31.1.23

A Gaffe de corpo inteiro


A minha irmã vive num apartamento amplo e luminoso que os mais ilustres podem, num vislumbre, considerar minimalista. No entanto, a ausência quase total de objectos não se relaciona com qualquer opção estética. A minha irmã compra, porque o escolhido se lhe afigura de importância capital para o seu conceito de conforto que inclui o inquieto, o que impede o desarmar da vontade ou o impulso criativo.

As paredes derrubadas deram primazia à luz branca, asséptica, metálica, que gela os corpos e entrega aos móveis, cuja existência se deve ao facto de nenhum poder ser movido, a geometria da perenidade.

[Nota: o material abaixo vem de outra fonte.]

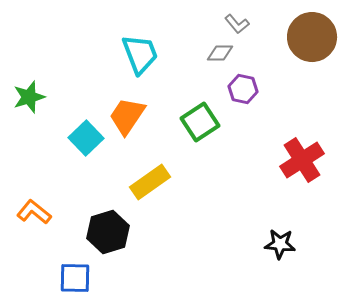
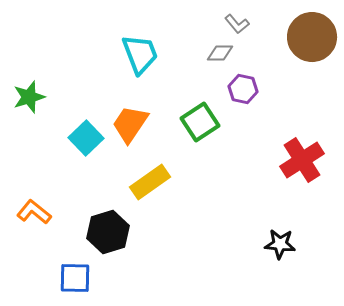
orange trapezoid: moved 3 px right, 8 px down
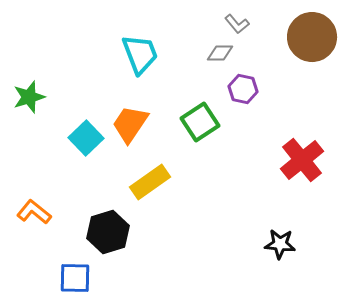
red cross: rotated 6 degrees counterclockwise
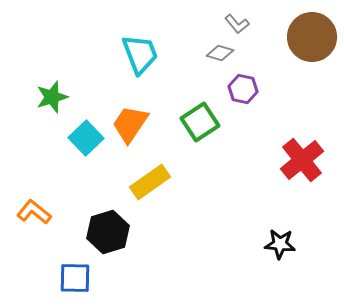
gray diamond: rotated 16 degrees clockwise
green star: moved 23 px right
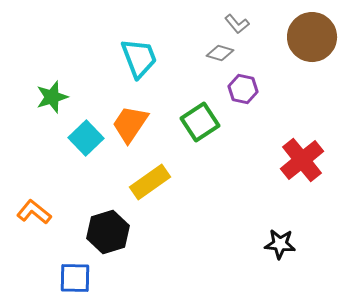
cyan trapezoid: moved 1 px left, 4 px down
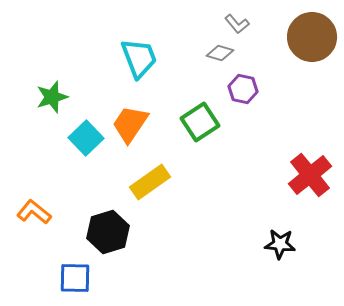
red cross: moved 8 px right, 15 px down
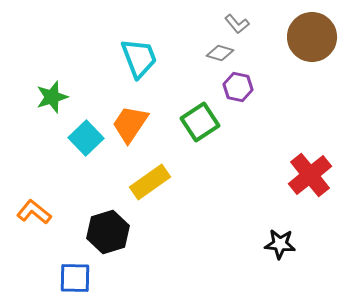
purple hexagon: moved 5 px left, 2 px up
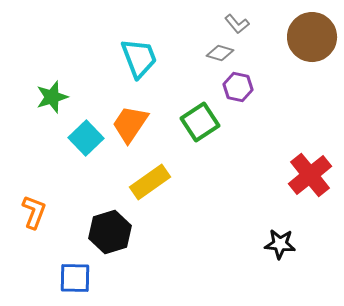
orange L-shape: rotated 72 degrees clockwise
black hexagon: moved 2 px right
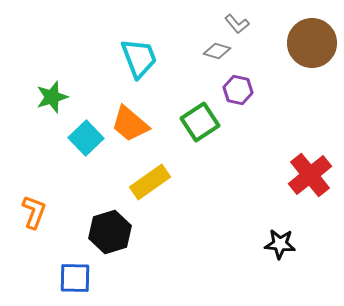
brown circle: moved 6 px down
gray diamond: moved 3 px left, 2 px up
purple hexagon: moved 3 px down
orange trapezoid: rotated 84 degrees counterclockwise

Há tarefas definidas para cada um dos objectos e porque a única preocupação na compra é a função que cada um tem de exercer, todos são limpos e puros como as obras-de-arte.

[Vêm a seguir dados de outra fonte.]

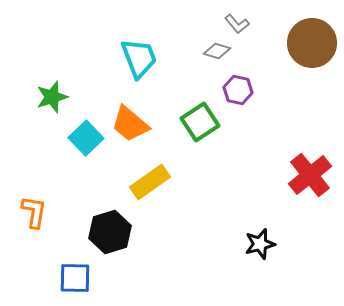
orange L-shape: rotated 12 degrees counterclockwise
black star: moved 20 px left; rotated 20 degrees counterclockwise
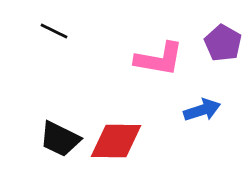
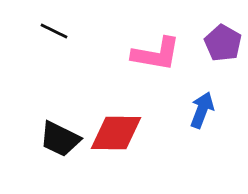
pink L-shape: moved 3 px left, 5 px up
blue arrow: rotated 51 degrees counterclockwise
red diamond: moved 8 px up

Parece frio, incomplacente e demasiado branco. Um espaço de racional inflexibilidade. Mais pragmático do que minimal. A minha irmã suporta mal a cor à sua volta. Admite breves tons de cinza, muitas vezes chumbo, muitas vezes quase nada, o preto, o metal, mas recusa frequentemente outras paletas.

Sempre me pareceu um apartamento vazio - provavelmente pelas ausências longas e frequentes da dona -, como se estivesse eternamente à espera do habitante, até ter encontrado ontem, numa moldura lisa e perfeita, uma fotografia minha, a chispar de cores e riso aberto, grande e de corpo inteiro.